From the entries below, please output exactly the lines starting at the one containing "left elbow: (1270, 480, -20)" and ending at the one containing "right knee: (866, 923, 29)", both included.
[The records Boundary: Start]
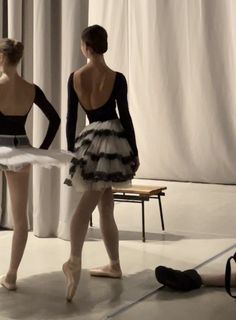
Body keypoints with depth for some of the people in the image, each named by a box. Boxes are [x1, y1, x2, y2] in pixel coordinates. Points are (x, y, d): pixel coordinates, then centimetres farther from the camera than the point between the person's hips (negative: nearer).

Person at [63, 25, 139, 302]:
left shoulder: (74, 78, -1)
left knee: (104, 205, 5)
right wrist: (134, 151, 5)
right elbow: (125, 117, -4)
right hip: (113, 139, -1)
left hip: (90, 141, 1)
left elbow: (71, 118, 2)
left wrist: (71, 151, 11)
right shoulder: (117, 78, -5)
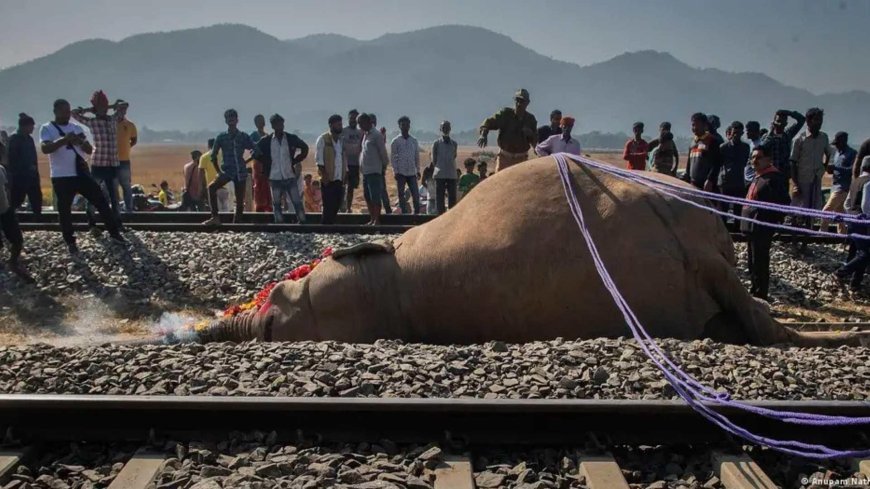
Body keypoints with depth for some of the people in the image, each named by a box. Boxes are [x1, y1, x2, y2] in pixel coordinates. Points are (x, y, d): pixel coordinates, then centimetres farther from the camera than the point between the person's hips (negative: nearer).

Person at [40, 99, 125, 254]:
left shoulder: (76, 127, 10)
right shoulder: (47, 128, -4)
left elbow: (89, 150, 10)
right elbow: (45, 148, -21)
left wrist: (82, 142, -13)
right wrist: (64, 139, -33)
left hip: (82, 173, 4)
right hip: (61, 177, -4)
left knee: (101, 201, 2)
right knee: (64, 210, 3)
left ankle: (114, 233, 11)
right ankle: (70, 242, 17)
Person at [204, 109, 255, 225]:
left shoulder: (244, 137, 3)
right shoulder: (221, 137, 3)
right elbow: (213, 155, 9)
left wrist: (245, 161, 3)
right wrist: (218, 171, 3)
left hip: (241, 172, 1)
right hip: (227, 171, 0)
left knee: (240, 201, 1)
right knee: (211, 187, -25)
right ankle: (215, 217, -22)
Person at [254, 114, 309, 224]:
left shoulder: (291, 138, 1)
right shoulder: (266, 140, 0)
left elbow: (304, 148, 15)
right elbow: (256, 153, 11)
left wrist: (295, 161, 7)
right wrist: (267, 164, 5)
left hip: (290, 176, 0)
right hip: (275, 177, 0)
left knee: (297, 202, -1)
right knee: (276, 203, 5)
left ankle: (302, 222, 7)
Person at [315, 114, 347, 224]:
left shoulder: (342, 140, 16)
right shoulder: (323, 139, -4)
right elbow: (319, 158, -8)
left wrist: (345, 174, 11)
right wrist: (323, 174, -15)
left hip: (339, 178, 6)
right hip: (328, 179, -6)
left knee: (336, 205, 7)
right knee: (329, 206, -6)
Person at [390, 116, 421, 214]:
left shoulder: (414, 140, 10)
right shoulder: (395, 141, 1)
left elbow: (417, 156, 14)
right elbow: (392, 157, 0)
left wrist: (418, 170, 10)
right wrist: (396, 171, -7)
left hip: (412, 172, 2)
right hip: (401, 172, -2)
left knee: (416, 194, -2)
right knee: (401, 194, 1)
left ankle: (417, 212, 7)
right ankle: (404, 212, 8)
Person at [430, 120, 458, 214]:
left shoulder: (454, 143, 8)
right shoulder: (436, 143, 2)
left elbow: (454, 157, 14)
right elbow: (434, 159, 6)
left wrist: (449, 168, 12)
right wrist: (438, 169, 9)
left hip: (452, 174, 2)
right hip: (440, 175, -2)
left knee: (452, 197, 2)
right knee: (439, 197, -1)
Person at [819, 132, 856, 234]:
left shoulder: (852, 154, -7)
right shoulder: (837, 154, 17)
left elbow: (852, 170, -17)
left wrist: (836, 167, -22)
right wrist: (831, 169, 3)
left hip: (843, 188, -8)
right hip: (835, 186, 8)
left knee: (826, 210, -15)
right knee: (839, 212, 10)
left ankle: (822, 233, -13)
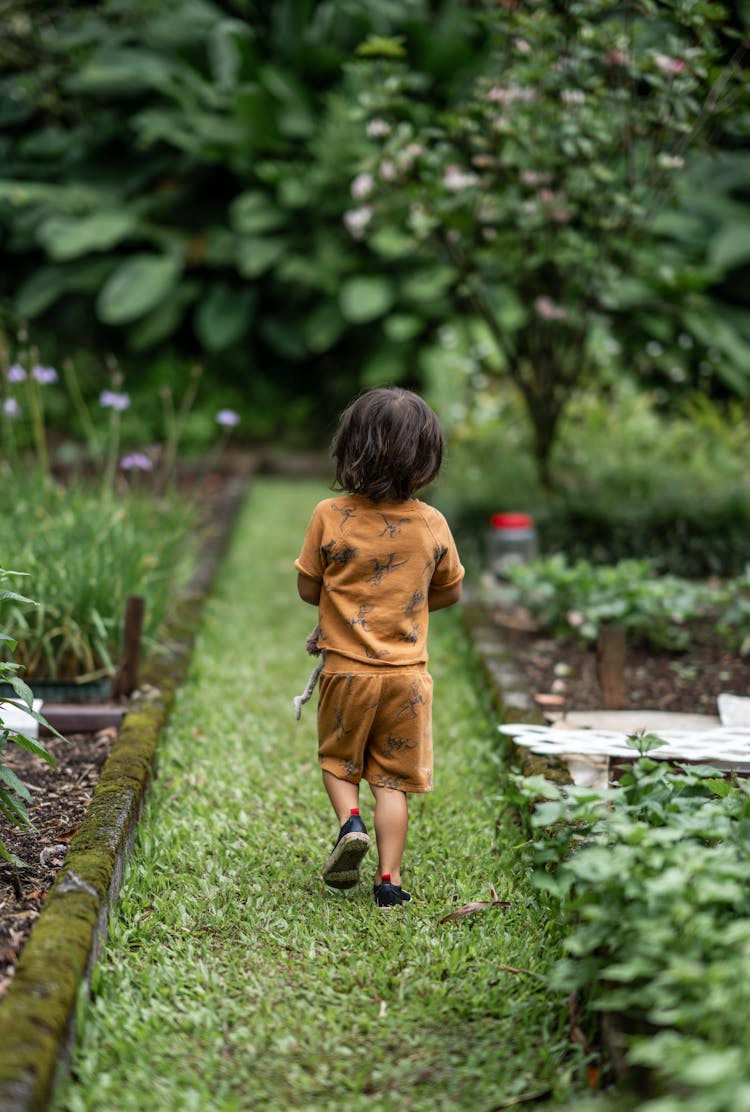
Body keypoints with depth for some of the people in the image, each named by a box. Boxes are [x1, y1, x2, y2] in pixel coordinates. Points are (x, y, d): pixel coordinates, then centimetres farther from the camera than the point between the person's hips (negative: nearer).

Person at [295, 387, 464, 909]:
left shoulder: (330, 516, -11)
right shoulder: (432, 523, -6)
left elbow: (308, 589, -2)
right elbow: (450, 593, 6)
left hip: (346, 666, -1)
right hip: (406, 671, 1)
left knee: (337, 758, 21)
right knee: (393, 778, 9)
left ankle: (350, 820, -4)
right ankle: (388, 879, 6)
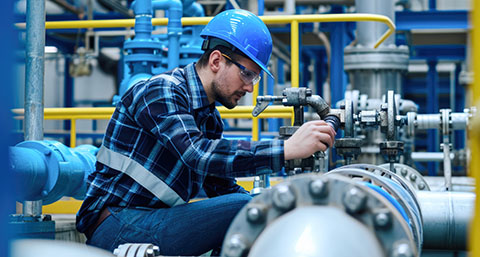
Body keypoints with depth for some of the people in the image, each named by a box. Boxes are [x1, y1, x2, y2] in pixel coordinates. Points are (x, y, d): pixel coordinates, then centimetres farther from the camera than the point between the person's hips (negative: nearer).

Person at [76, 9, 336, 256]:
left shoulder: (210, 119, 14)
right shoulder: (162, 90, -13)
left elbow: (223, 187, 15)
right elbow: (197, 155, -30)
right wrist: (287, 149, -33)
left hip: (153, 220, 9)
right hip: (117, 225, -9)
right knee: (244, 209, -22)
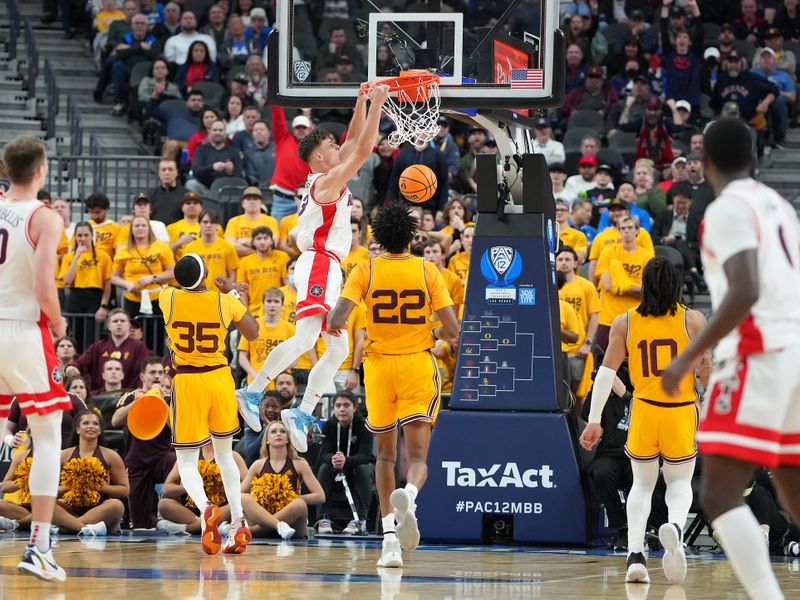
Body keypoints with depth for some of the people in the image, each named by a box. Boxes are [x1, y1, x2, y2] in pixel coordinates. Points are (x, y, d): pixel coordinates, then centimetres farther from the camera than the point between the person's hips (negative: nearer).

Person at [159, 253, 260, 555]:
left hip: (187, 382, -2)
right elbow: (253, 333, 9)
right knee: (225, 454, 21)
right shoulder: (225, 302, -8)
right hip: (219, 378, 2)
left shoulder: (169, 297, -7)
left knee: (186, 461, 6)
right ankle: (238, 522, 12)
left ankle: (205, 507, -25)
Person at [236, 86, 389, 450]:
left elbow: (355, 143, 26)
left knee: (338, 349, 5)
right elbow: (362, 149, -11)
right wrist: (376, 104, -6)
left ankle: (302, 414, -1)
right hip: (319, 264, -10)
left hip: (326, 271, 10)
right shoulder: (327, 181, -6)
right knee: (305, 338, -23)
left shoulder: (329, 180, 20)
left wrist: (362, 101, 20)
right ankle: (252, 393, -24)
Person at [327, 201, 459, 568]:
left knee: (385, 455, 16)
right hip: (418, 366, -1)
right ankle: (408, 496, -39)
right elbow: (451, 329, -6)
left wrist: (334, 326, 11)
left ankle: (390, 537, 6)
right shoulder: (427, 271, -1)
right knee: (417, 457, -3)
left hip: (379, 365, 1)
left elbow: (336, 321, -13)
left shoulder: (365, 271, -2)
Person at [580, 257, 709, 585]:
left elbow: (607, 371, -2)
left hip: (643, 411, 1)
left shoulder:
[The records Boundary: End]
[The records Boundary: Start]
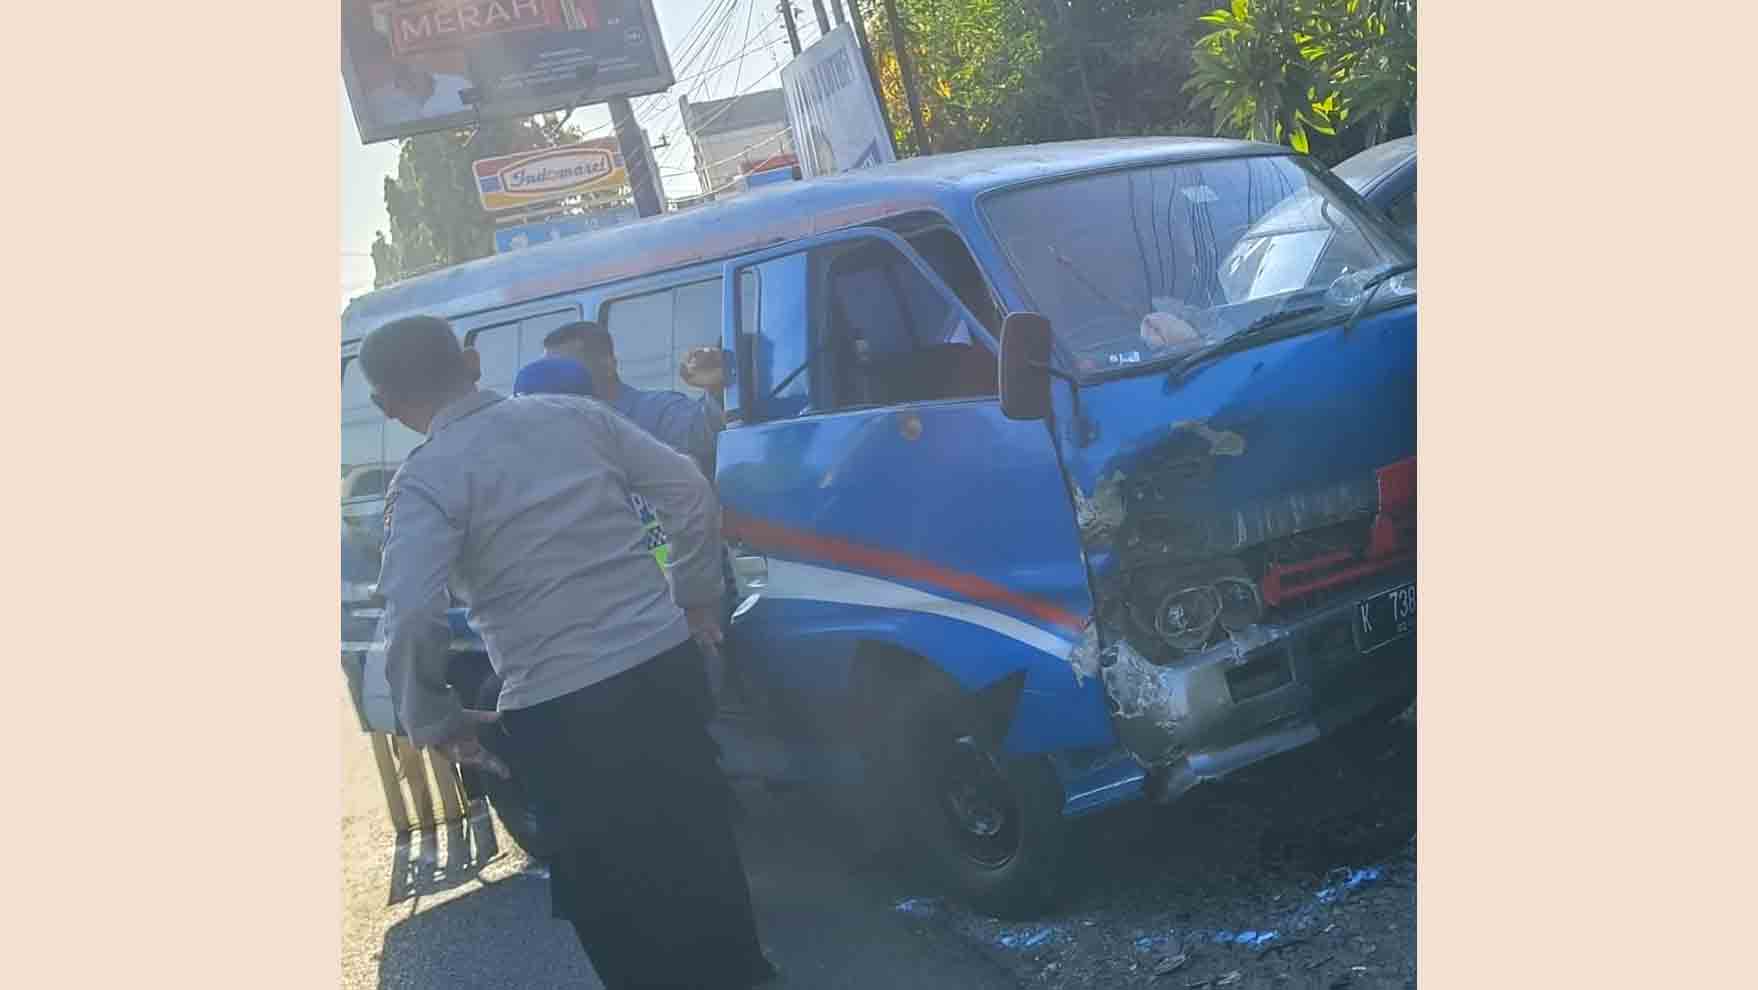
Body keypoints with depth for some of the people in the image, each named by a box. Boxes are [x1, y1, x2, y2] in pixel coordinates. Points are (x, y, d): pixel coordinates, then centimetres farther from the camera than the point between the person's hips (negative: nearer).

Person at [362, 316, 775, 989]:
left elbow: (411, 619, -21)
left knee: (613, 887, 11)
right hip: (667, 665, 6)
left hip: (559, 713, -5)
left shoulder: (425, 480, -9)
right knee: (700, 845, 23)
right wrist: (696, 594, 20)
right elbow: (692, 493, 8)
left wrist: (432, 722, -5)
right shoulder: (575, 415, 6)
[The records Boundary: End]
[The records Boundary: Start]
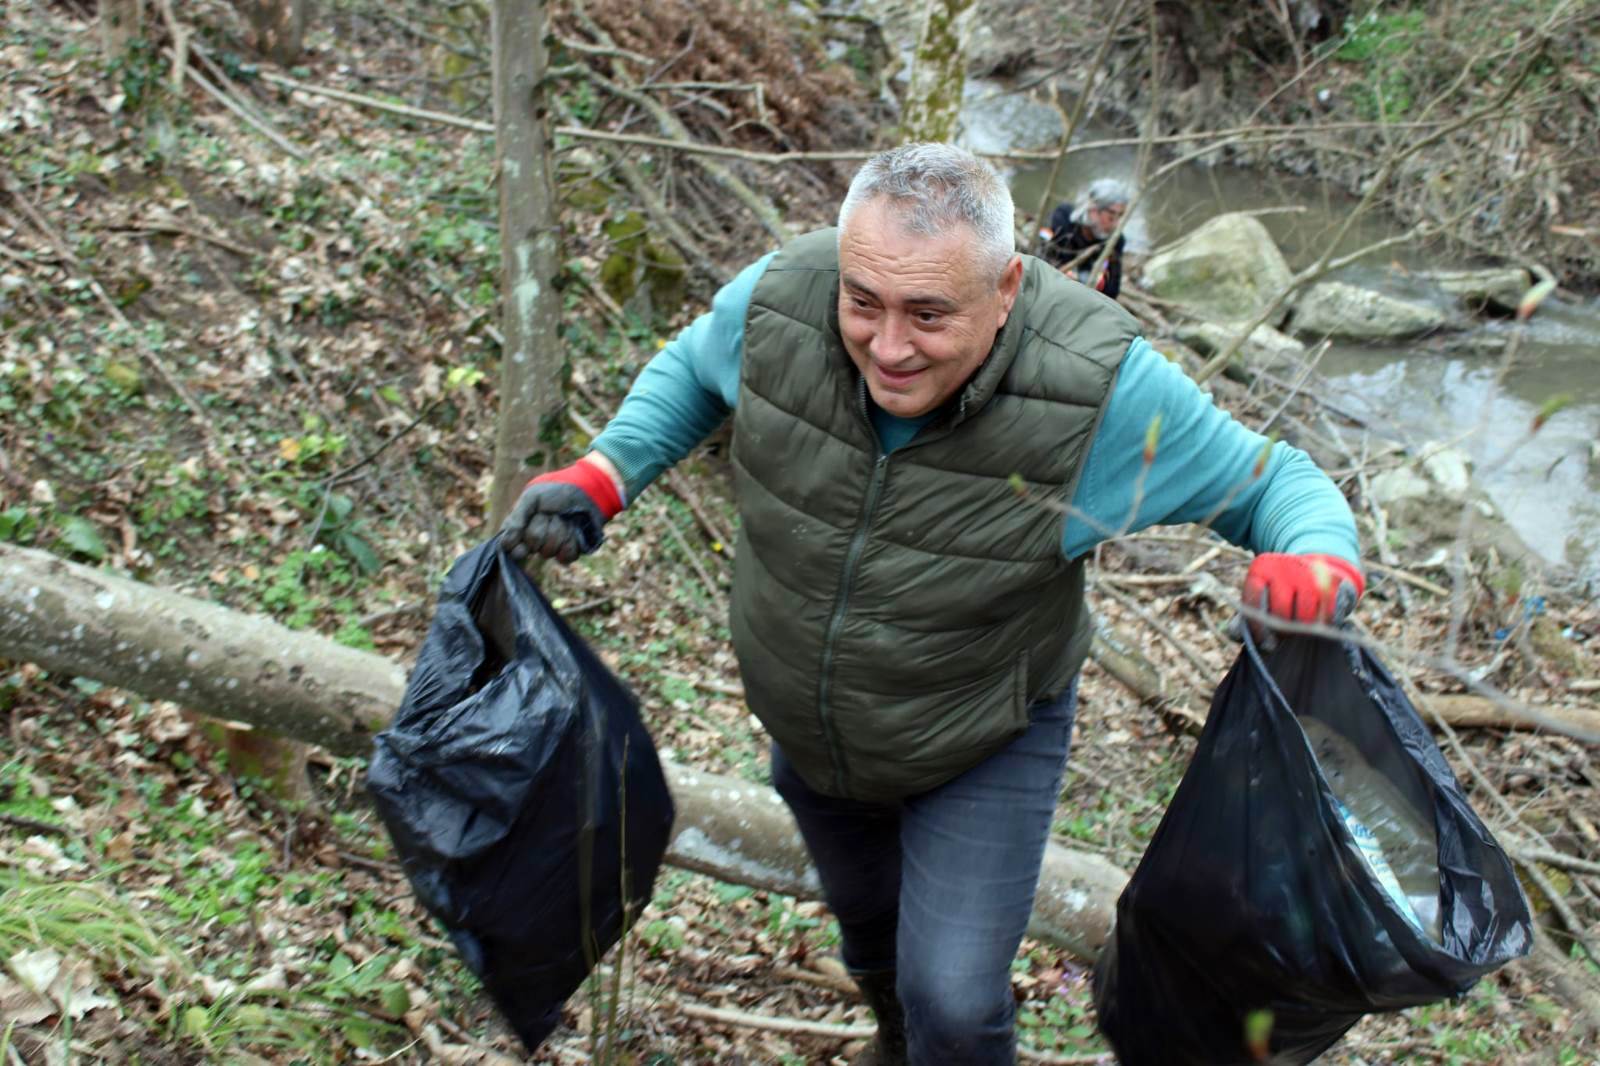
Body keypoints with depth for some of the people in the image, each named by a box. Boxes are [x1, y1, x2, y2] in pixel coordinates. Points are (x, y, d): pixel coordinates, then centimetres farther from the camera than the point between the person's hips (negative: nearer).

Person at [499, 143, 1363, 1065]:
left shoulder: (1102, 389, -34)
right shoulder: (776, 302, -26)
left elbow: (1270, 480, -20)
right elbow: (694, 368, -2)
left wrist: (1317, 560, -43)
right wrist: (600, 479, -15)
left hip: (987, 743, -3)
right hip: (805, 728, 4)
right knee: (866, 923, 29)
[The records Boundary: End]
Solution to the problem:
left elbow: (1270, 480, -20)
right elbow: (694, 368, -2)
left wrist: (1317, 560, -43)
right wrist: (600, 479, -15)
left hip: (987, 743, -3)
right hip: (805, 728, 4)
right knee: (866, 923, 29)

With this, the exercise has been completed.